--- start of Document extract ---

I rarely actually use the Voicemeeter channel anymore (since I switched to directly mixing the live inputs to the stream) but I’d might as well keep it around, just in case (although keep in mind that using it will require latency compensation). There’s been a few times that it’s been helpful due to OBS settings getting messed up, for example, so I actually didn’t end up recording my raw instrument channel, for example.

Depending on whether I’m using Voicemeeter or my raw microphone as my vocal input affects what sort of lipsync issues I have in the stream and/or recorded video. So I try to keep them the same as each other, but it’s easy to forget and not a huge deal to fix since it’s usually only offset by 1-2 frames (and VRChat’s lip sync isn’t all that great anyway).

My usual performances

So, when I perform, I’m typically playing guitar or piano and singing, and occasionally making use of my effect pedals (especially the looper). Because I need to be able to see my guitar’s fretboard and/or piano’s keys while I perform, I built a custom headset gasket (based on the Slimterface, modified with a big cutout on the bottom, which I really should get around to uploading the files for at some point, oh here we go).

--- end of Document extract ---

Directions:
**1)** List every software application named in the streaming setup passage.
**2)** Return the portion of the streaming setup passage starting at "Depending on whether" and ending at "here we go).".
Rely solely on the streaming setup passage.

--- start of Material shown ---

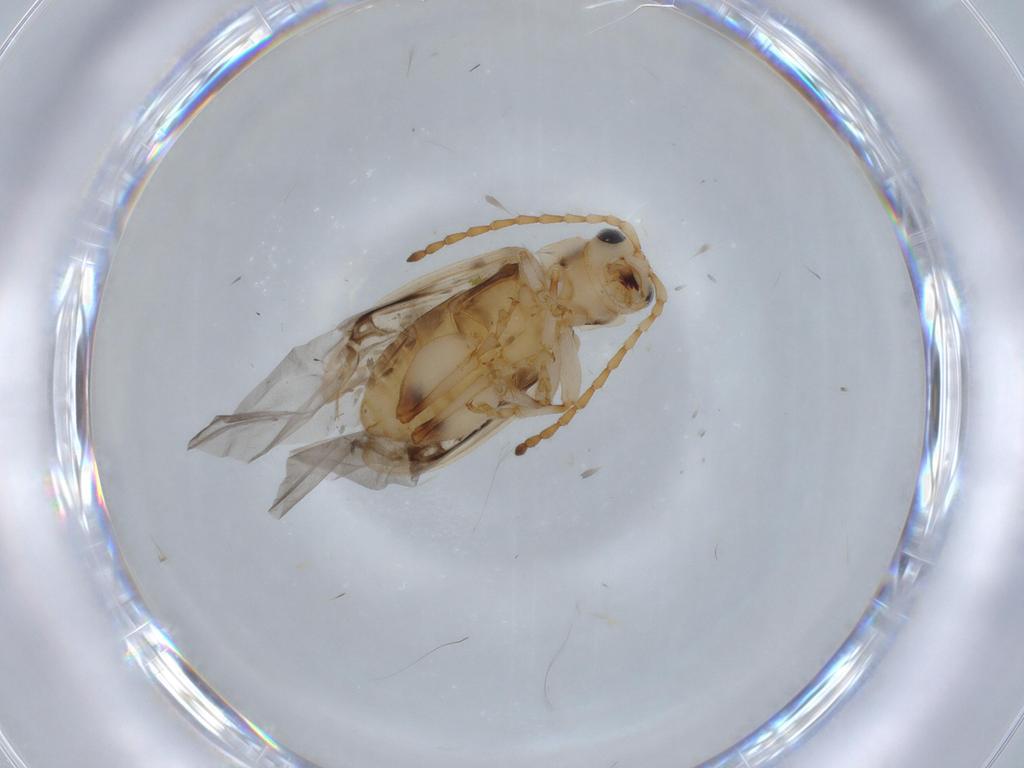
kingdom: Animalia
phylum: Arthropoda
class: Insecta
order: Coleoptera
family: Chrysomelidae
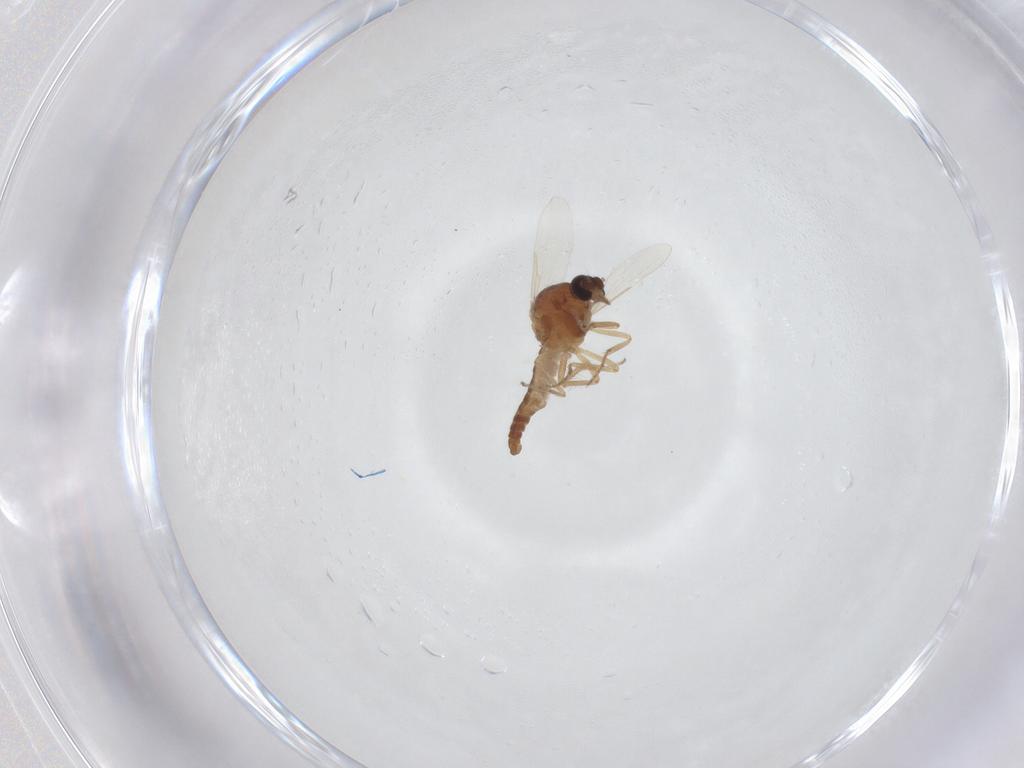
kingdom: Animalia
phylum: Arthropoda
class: Insecta
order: Diptera
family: Ceratopogonidae
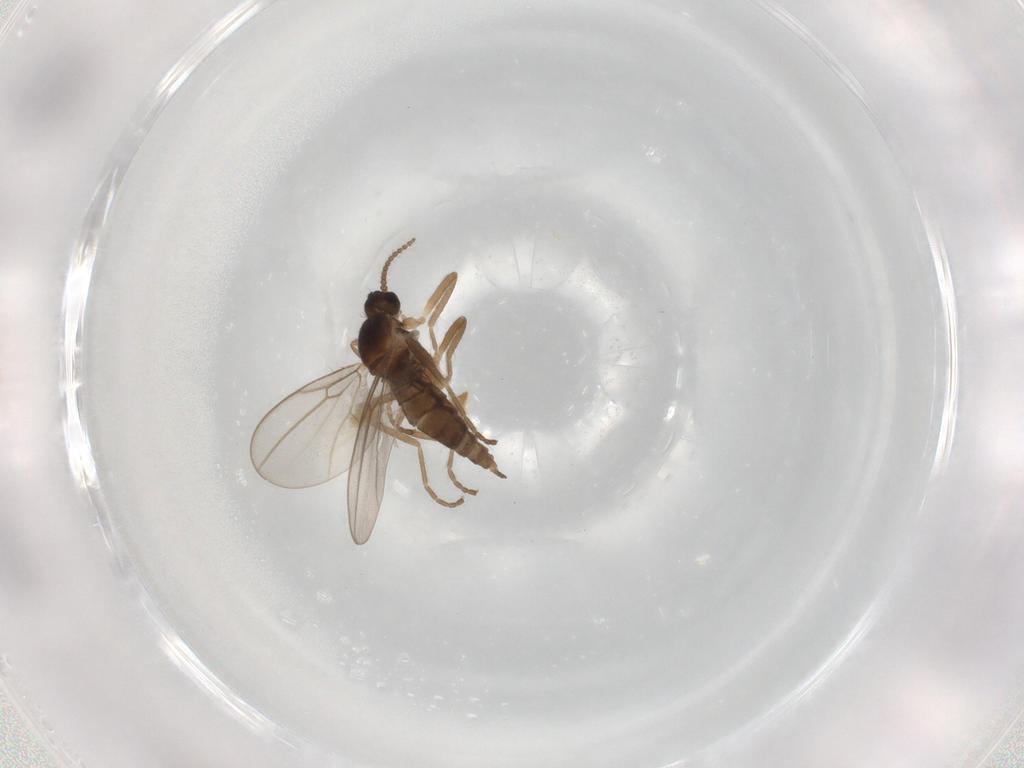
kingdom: Animalia
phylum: Arthropoda
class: Insecta
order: Diptera
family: Cecidomyiidae
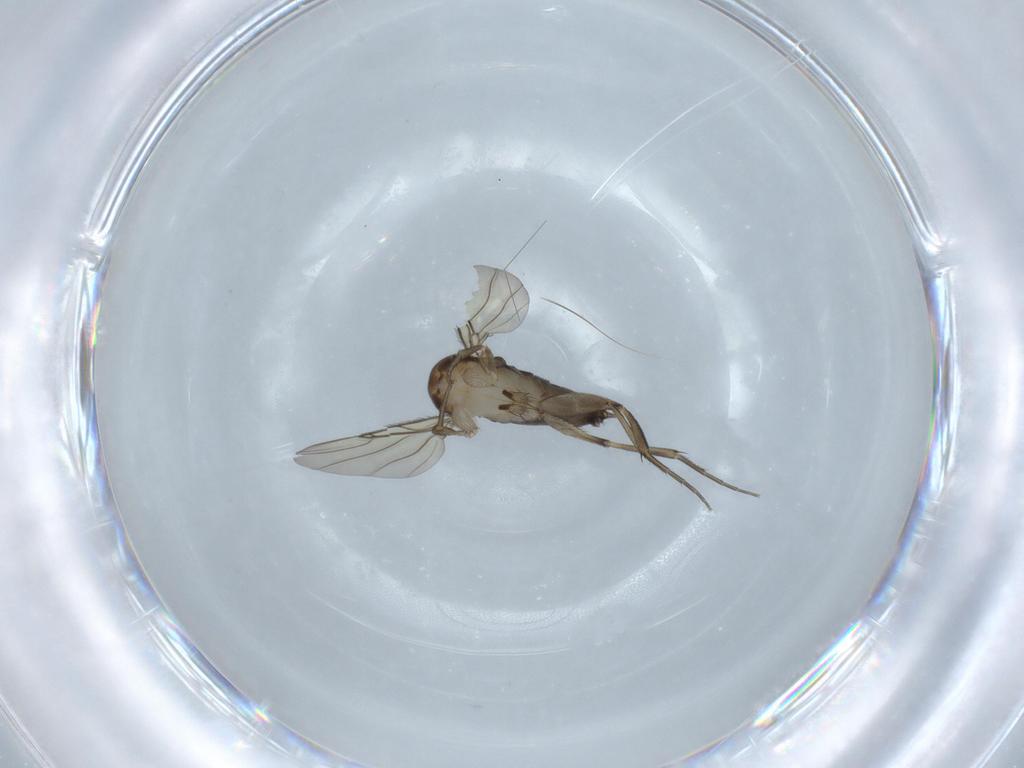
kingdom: Animalia
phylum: Arthropoda
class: Insecta
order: Diptera
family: Phoridae
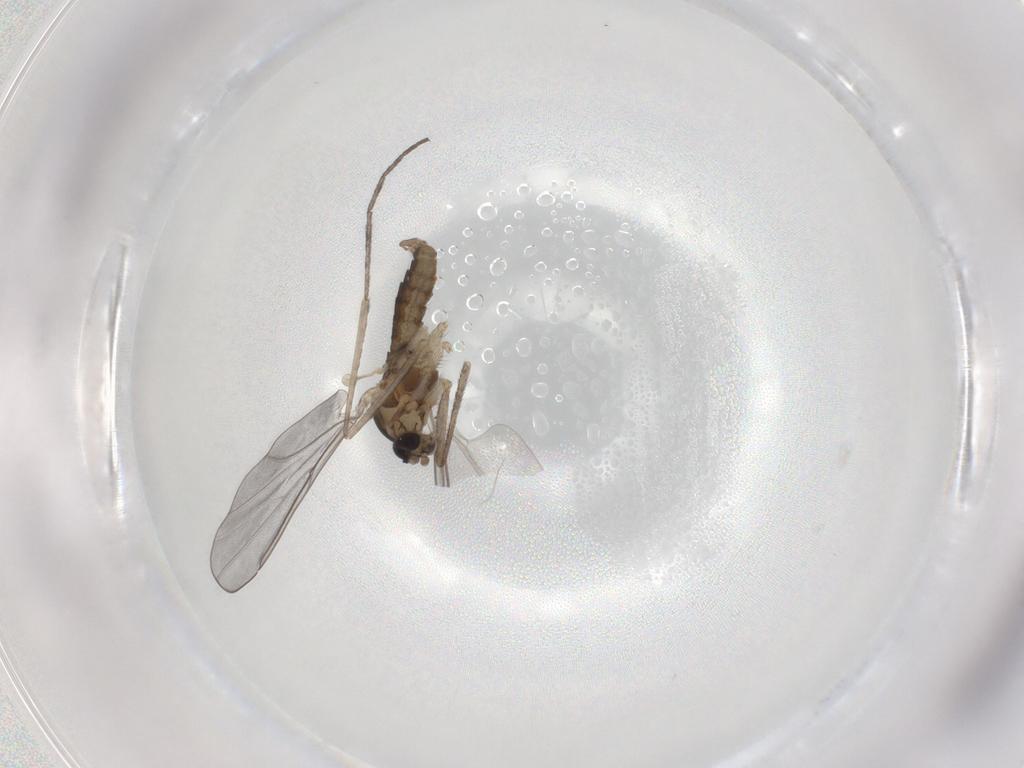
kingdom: Animalia
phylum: Arthropoda
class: Insecta
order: Diptera
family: Cecidomyiidae
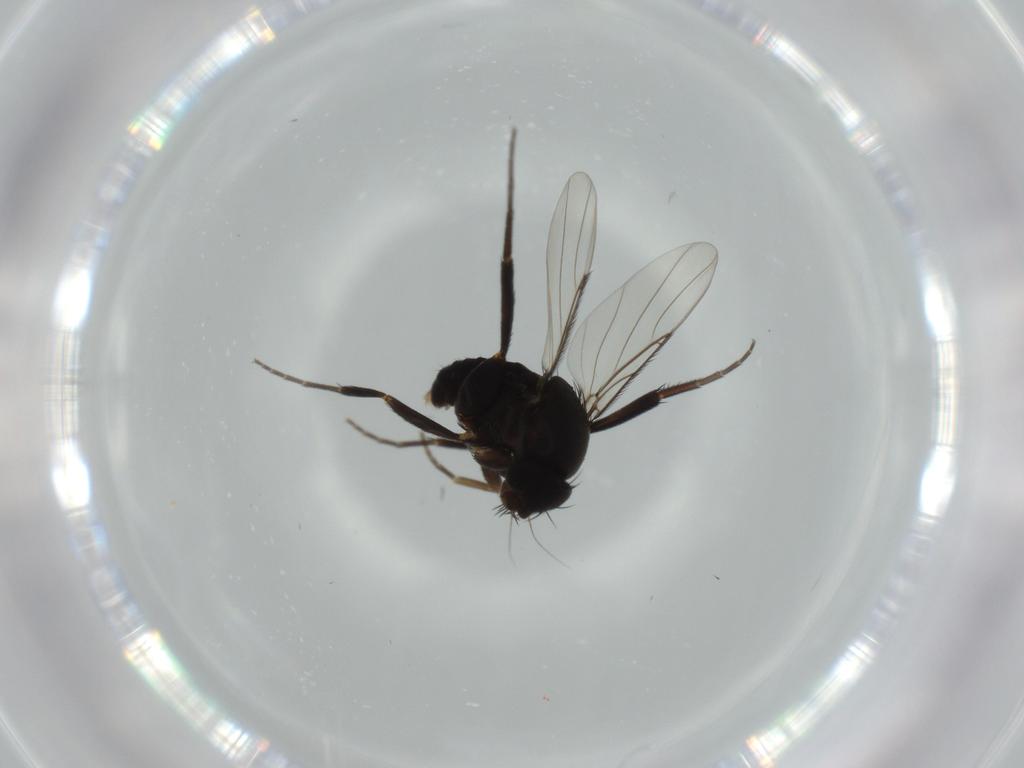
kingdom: Animalia
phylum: Arthropoda
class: Insecta
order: Diptera
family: Phoridae
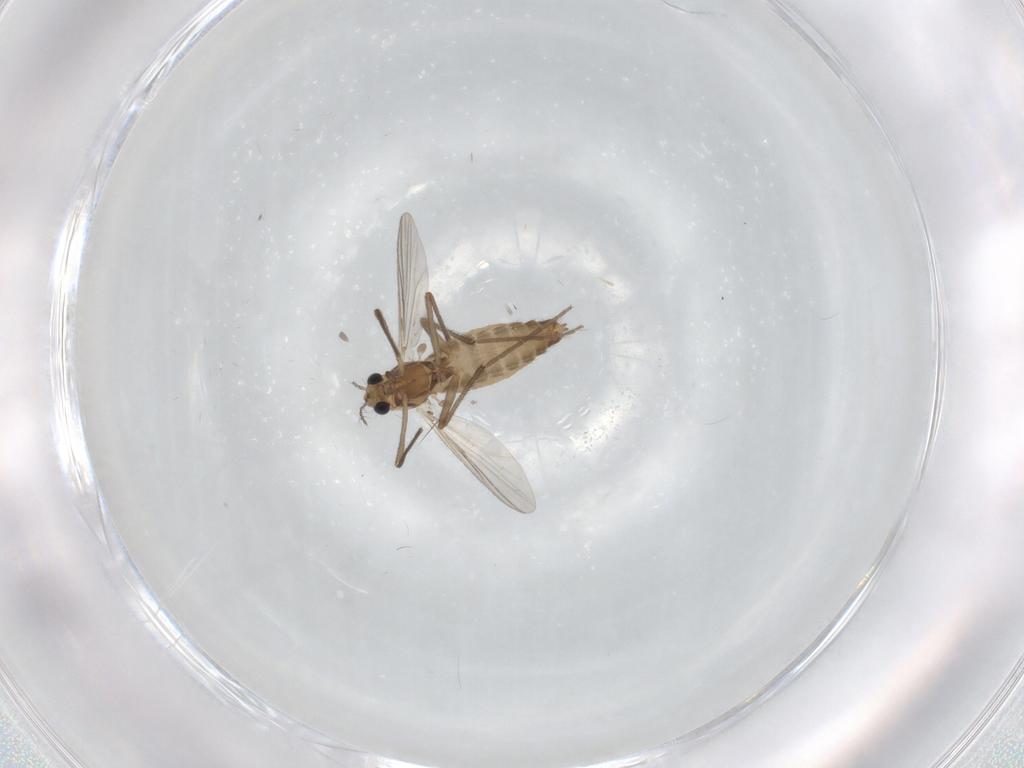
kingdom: Animalia
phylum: Arthropoda
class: Insecta
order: Diptera
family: Chironomidae
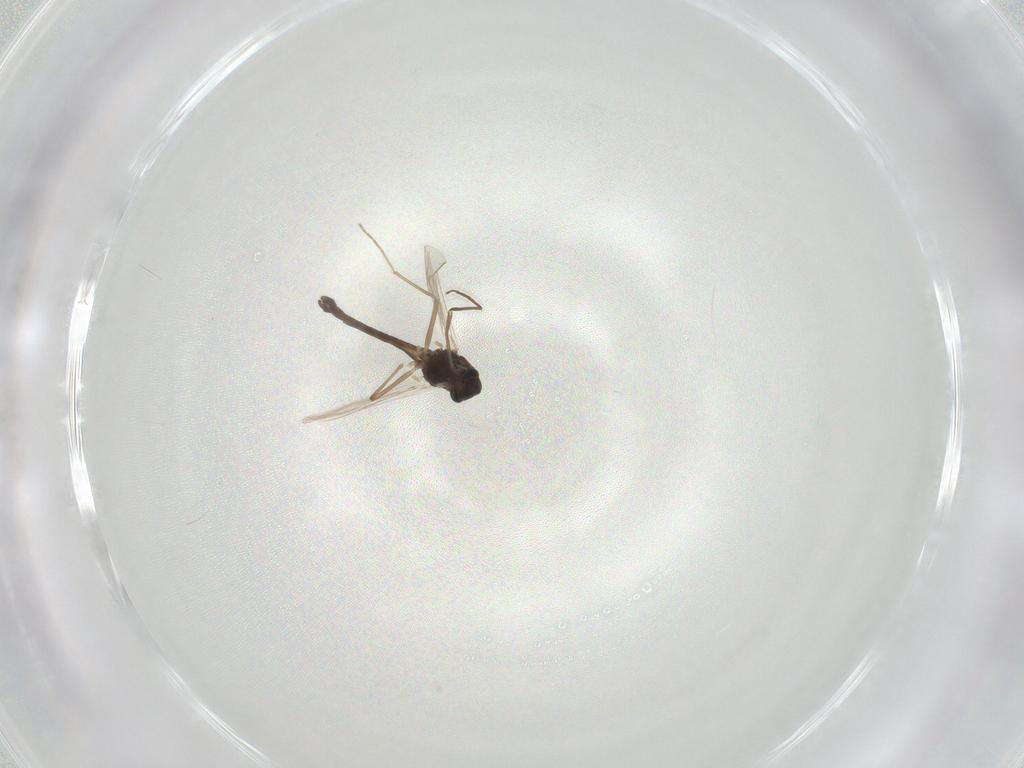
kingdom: Animalia
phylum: Arthropoda
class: Insecta
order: Diptera
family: Chironomidae
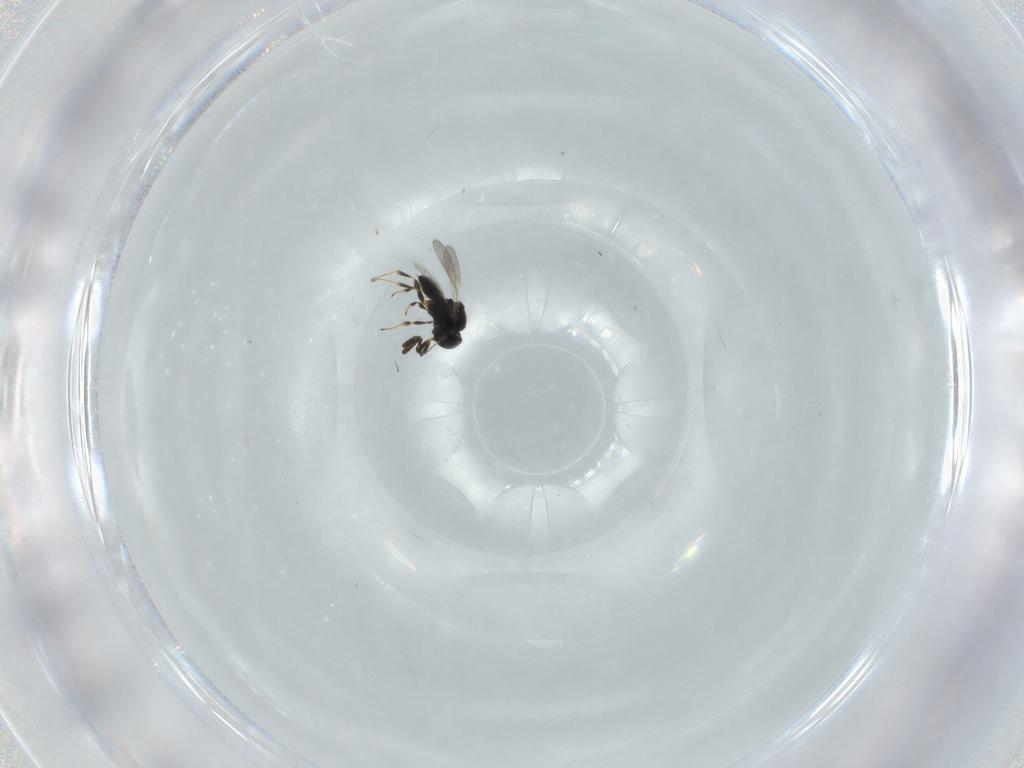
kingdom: Animalia
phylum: Arthropoda
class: Insecta
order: Hymenoptera
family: Scelionidae
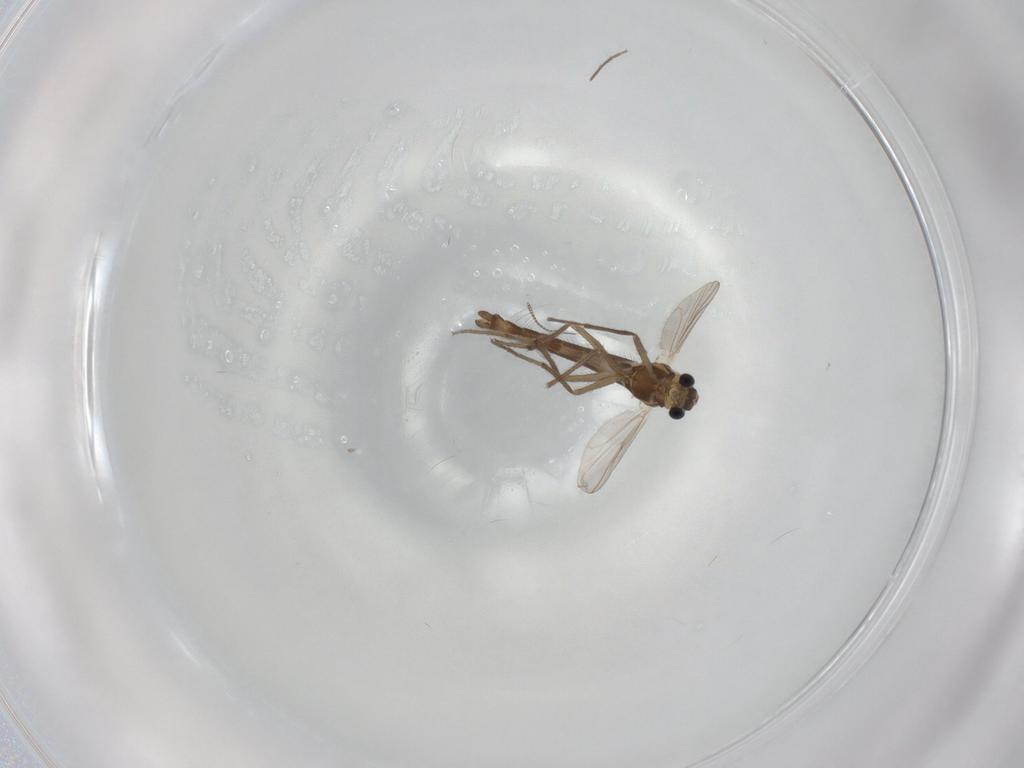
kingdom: Animalia
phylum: Arthropoda
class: Insecta
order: Diptera
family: Chironomidae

--- end of Material shown ---

Expected outputs:
**1)** Voicemeeter, OBS, VRChat

**2)**
Depending on whether I’m using Voicemeeter or my raw microphone as my vocal input affects what sort of lipsync issues I have in the stream and/or recorded video. So I try to keep them the same as each other, but it’s easy to forget and not a huge deal to fix since it’s usually only offset by 1-2 frames (and VRChat’s lip sync isn’t all that great anyway).

My usual performances

So, when I perform, I’m typically playing guitar or piano and singing, and occasionally making use of my effect pedals (especially the looper). Because I need to be able to see my guitar’s fretboard and/or piano’s keys while I perform, I built a custom headset gasket (based on the Slimterface, modified with a big cutout on the bottom, which I really should get around to uploading the files for at some point, oh here we go).